Although I can't say anything about the substance of his claims, I thought
Jamie's tone was measured and fair. The complaints about accuracy raised by
the VC seem relatively minor. If this is what burning bridges is like, then
these VC's have some very fragile bridges.

------
cperciva
I'm not sure I agree with the opinions expressed by Dana Oshiro in this
article, but it's an interesting perspective nonetheless. As much as others
may benefit from this lesson, Jamie's candor might end up hurting him in the
long run. (I hope it doesn't, and I'd say that it reflects poorly on VCs if it
does: The world needs more people who are prepared to bluntly state their
opinions, not less.)

------
retube
The worst I can say about Jamie was that possibly he was a little naive, and
should have ensured there was a binding contract in place before he moved.
However given the visibility of Bootup I doubt them reneging on the deal even
crossed his mind.

He has every right to feel the way he does, and in fact I thought was very
measured/mature in his article.

------
dannyr
I'm trying to figure out where Dana Oshiro is coming from.

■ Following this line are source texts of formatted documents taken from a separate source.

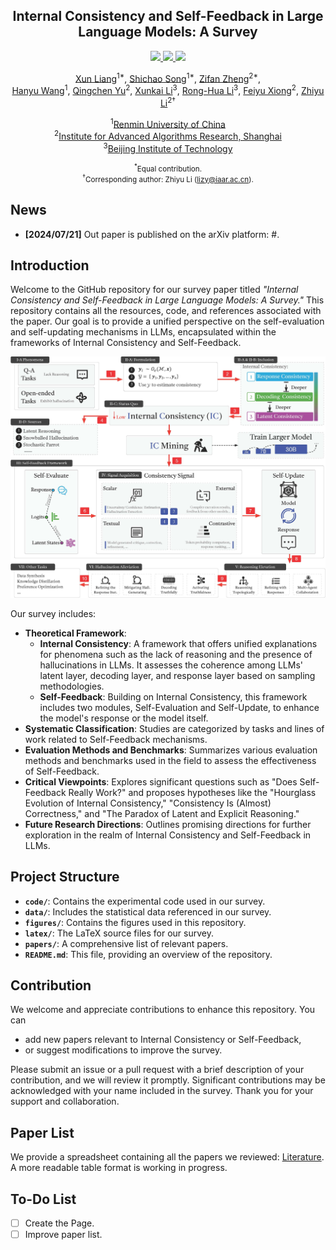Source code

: <div align="center"><h2>Internal Consistency and Self-Feedback in Large Language Models: A Survey</h2></div>

<p align="center">
    <!-- arxiv badges -->
    <a href="#">
        <img src="https://img.shields.io/badge/Paper-red?style=flat&logo=arxiv">
    </a>
    <!-- Github -->
    <a href="https://github.com/IAAR-Shanghai/ICSFSurvey">
        <img src="https://img.shields.io/badge/Code-black?style=flat&logo=github">
    </a>
    <!-- Yuque -->
    <a href="https://www.yuque.com/zhiyu-n2wnm/ugzwgf/gmqfkfigd6xw26eg?singleDoc#pBc8">
        <img src="https://img.shields.io/badge/Paper--List-white?style=flat&logo=googlesheets">
    </a>
</p>

<div align="center">
    <p>
        <a href="https://scholar.google.com/citations?user=d0E7YlcAAAAJ">Xun Liang</a><sup>1*</sup>, 
        <a href="https://ki-seki.github.io/">Shichao Song</a><sup>1*</sup>, 
        <a href="https://github.com/fan2goa1">Zifan Zheng</a><sup>2*</sup>, <br>
        <a href="https://github.com/MarrytheToilet">Hanyu Wang</a><sup>1</sup>, 
        <a href="https://github.com/Duguce">Qingchen Yu</a><sup>2</sup>, 
        <a href="https://xkli-allen.github.io/">Xunkai Li</a><sup>3</sup>, 
        <a href="https://ronghuali.github.io/index.html">Rong-Hua Li</a><sup>3</sup>, 
        <a href="https://scholar.google.com/citations?user=GOKgLdQAAAAJ">Feiyu Xiong</a><sup>2</sup>, 
        <a href="https://www.semanticscholar.org/author/Zhiyu-Li/2268429641">Zhiyu Li</a><sup>2†</sup>
    </p>
    <p>
        <sup>1</sup><a href="https://en.ruc.edu.cn/">Renmin University of China</a> <br>
        <sup>2</sup><a href="https://www.iaar.ac.cn/">Institute for Advanced Algorithms Research, Shanghai</a> <br>
        <sup>3</sup><a href="https://english.bit.edu.cn/">Beijing Institute of Technology</a>
    </p>
</div>

<div align="center"><small><sup>*</sup>Equal contribution.</small></div>
<div align="center"><small><sup>†</sup>Corresponding author: Zhiyu Li (<a href="mailto:lizy@iaar.ac.cn">lizy@iaar.ac.cn</a>).</small></div>

## News

- **[2024/07/21]** Out paper is published on the arXiv platform: #.

## Introduction

Welcome to the GitHub repository for our survey paper titled *"Internal Consistency and Self-Feedback in Large Language Models: A Survey."* This repository contains all the resources, code, and references associated with the paper. Our goal is to provide a unified perspective on the self-evaluation and self-updating mechanisms in LLMs, encapsulated within the frameworks of Internal Consistency and Self-Feedback. 

![Article Framework](figures/article_framework.jpg)

Our survey includes:

- **Theoretical Framework**: 
   - **Internal Consistency**: A framework that offers unified explanations for phenomena such as the lack of reasoning and the presence of hallucinations in LLMs. It assesses the coherence among LLMs' latent layer, decoding layer, and response layer based on sampling methodologies.
   - **Self-Feedback**: Building on Internal Consistency, this framework includes two modules, Self-Evaluation and Self-Update, to enhance the model's response or the model itself.
- **Systematic Classification**: Studies are categorized by tasks and lines of work related to Self-Feedback mechanisms.
- **Evaluation Methods and Benchmarks**: Summarizes various evaluation methods and benchmarks used in the field to assess the effectiveness of Self-Feedback.
- **Critical Viewpoints**: Explores significant questions such as "Does Self-Feedback Really Work?" and proposes hypotheses like the "Hourglass Evolution of Internal Consistency," "Consistency Is (Almost) Correctness," and "The Paradox of Latent and Explicit Reasoning."
- **Future Research Directions**: Outlines promising directions for further exploration in the realm of Internal Consistency and Self-Feedback in LLMs.

## Project Structure

- **`code/`**: Contains the experimental code used in our survey.
- **`data/`**: Includes the statistical data referenced in our survey.
- **`figures/`**: Contains the figures used in this repository.
- **`latex/`**: The LaTeX source files for our survey.
- **`papers/`**: A comprehensive list of relevant papers.
- **`README.md`**: This file, providing an overview of the repository.

## Contribution

We welcome and appreciate contributions to enhance this repository. You can

* add new papers relevant to Internal Consistency or Self-Feedback, 
* or suggest modifications to improve the survey. 

Please submit an issue or a pull request with a brief description of your contribution, and we will review it promptly. Significant contributions may be acknowledged with your name included in the survey. Thank you for your support and collaboration.

## Paper List

We provide a spreadsheet containing all the papers we reviewed: [Literature](https://www.yuque.com/zhiyu-n2wnm/ugzwgf/gmqfkfigd6xw26eg?singleDoc#pBc8). A more readable table format is working in progress.

## To-Do List

- [ ] Create the Page.
- [ ] Improve paper list.
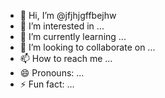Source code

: - 👋 Hi, I’m @jfjhjgffbejhw
- 👀 I’m interested in ...
- 🌱 I’m currently learning ...
- 💞️ I’m looking to collaborate on ...
- 📫 How to reach me ...
- 😄 Pronouns: ...
- ⚡ Fun fact: ...

<!---
jfjhjgffbejhw/jfjhjgffbejhw is a ✨ special ✨ repository because its `README.md` (this file) appears on your GitHub profile.
You can click the Preview link to take a look at your changes.
--->
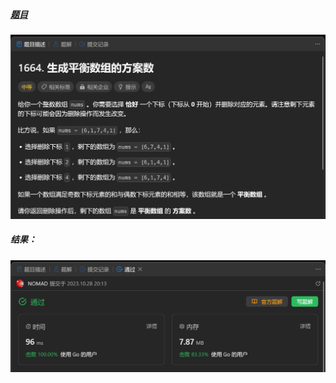 ##### [题目](https://leetcode.cn/problems/ways-to-make-a-fair-array/description/)
![pic](img.png)
##### 结果：
![pic](result.png)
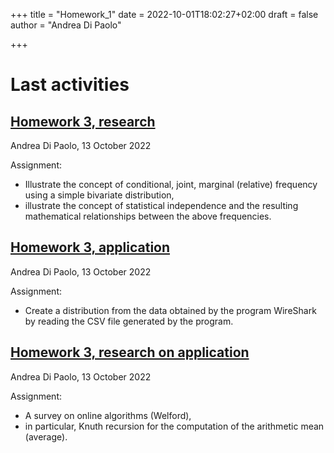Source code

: +++
title = "Homework_1"
date = 2022-10-01T18:02:27+02:00
draft = false
author = "Andrea Di Paolo"

+++

# Last activities
## [Homework 3, research](https://AndreaDipa.github.io/post/homework_3/homework_3_research/) 

Andrea Di Paolo, 13 October 2022


Assignment:
<ul>
    <li> Illustrate the concept of conditional, joint, marginal (relative) frequency using a simple bivariate distribution, </li>
    <li> illustrate the concept of statistical independence and the resulting mathematical relationships between the above frequencies.</li>
</ul>


## [Homework 3, application](https://AndreaDipa.github.io/post/homework_3/homework_3_application/) 

Andrea Di Paolo, 13 October 2022

Assignment:
<ul>
    <li> Create a distribution from the data obtained by the program WireShark by reading the CSV file generated by the program.</li>
</ul>

## [Homework 3, research on application](https://AndreaDipa.github.io/post/homework_3/homework_3_ra/) 
Andrea Di Paolo, 13 October 2022

Assignment:
<ul>
    <li> A survey on online algorithms (Welford), </li>
    <li> in particular, Knuth recursion for the computation of the arithmetic mean (average). </li>
</ul>
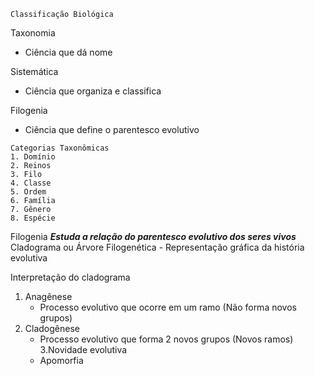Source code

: 	Classificação Biológica

 Taxonomia
	
 - Ciência que dá nome

 Sistemática

   - Ciência que organiza e classifica

 Filogenia

   - Ciência que define o parentesco evolutivo

   	Categorias Taxonômicas
    1. Domínio
    2. Reinos
    3. Filo
    4. Classe
    5. Ordem
    6. Família
    7. Gênero
    8. Espécie

  Filogenia
***Estuda a relação do parentesco evolutivo dos seres vivos***
   Cladograma ou Árvore Filogenética
   	- Representação gráfica da história evolutiva

  Interpretação do cladograma
  1. Anagênese
        - Processo evolutivo que ocorre em um ramo (Não forma novos grupos)
  2. Cladogênese
        - Processo evolutivo que forma 2 novos grupos (Novos ramos)
  3.Novidade evolutiva
        - Apomorfia

    
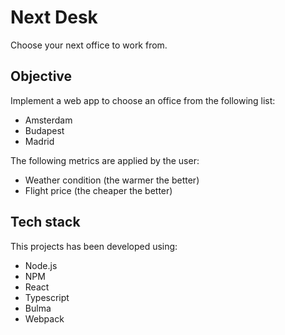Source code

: # Next Desk

Choose your next office to work from.

## Objective

Implement a web app to choose an office from the following list:

- Amsterdam
- Budapest
- Madrid

The following metrics are applied by the user:

- Weather condition (the warmer the better)
- Flight price (the cheaper the better)

## Tech stack

This projects has been developed using:

- Node.js
- NPM
- React
- Typescript
- Bulma
- Webpack
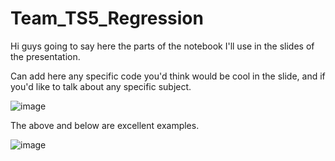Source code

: # Team_TS5_Regression

Hi guys going to say here the parts of the notebook I'll use in the slides of the presentation.


Can add here any specific code you'd think would be cool in the slide, and if you'd like to talk about any specific subject.




![image](https://user-images.githubusercontent.com/81359070/119463348-fa03a980-bd41-11eb-8132-2a9dea1d866d.png)


The above and below are excellent examples.

![image](https://user-images.githubusercontent.com/81359070/119463463-13a4f100-bd42-11eb-8ee5-1fbea8dca814.png)
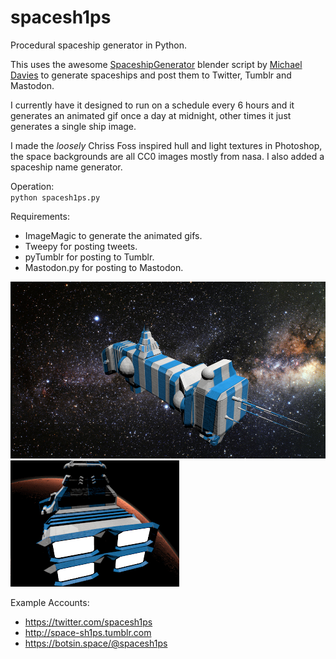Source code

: # spacesh1ps
Procedural spaceship generator in Python.

This uses the awesome <a href="https://github.com/a1studmuffin/SpaceshipGenerator">SpaceshipGenerator</a> blender script by <a href="https://github.com/a1studmuffin">Michael Davies</a> to generate spaceships and post them to Twitter, Tumblr and Mastodon. 

I currently have it designed to run on a schedule every 6 hours and it generates an animated gif once a day at midnight, other times it just generates a single ship image.

I made the *loosely* Chriss Foss inspired hull and light textures in Photoshop, the space backgrounds are all CC0 images mostly from nasa.  I also added a spaceship name generator.

Operation:</br>
`python spacesh1ps.py`

Requirements:
- ImageMagic to generate the animated gifs.
- Tweepy for posting tweets.
- pyTumblr for posting to Tumblr.
- Mastodon.py for posting to Mastodon.

![Spacesh1p](renders/spacesh1p.png)
![Animated Spacesh1p](renders/animated/animation.gif)
 
Example Accounts:
- https://twitter.com/spacesh1ps
- http://space-sh1ps.tumblr.com
- https://botsin.space/@spacesh1ps
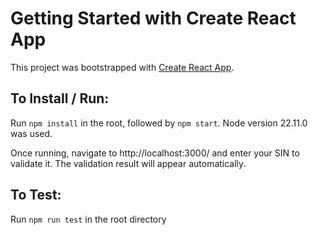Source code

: # Getting Started with Create React App

This project was bootstrapped with [Create React App](https://github.com/facebook/create-react-app).

## To Install / Run:

Run `npm install` in the root, followed by `npm start`. Node version 22.11.0 was used.

Once running, navigate to http://localhost:3000/ and enter your SIN to validate it. The validation result will appear automatically.

## To Test:

Run `npm run test` in the root directory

Her bio reads "Dana Oshiro is a Writer for ReadWriteWeb. She is a Canadian
blogger, PR pro and start up strategist. She writes about her life in San
Francisco at Villagers With Pitchforks."

Does she have a connection with Bootup Labs? Is she disappointed that Jamie in
a way is putting Vancouver ina bad light?

This article is really shameful. She cherry-picked a comment on the original
Hacker News thread and focused on it. She ignored the rest of the comments
that are sympathetic to Jamie and are castigating Bootup Labs.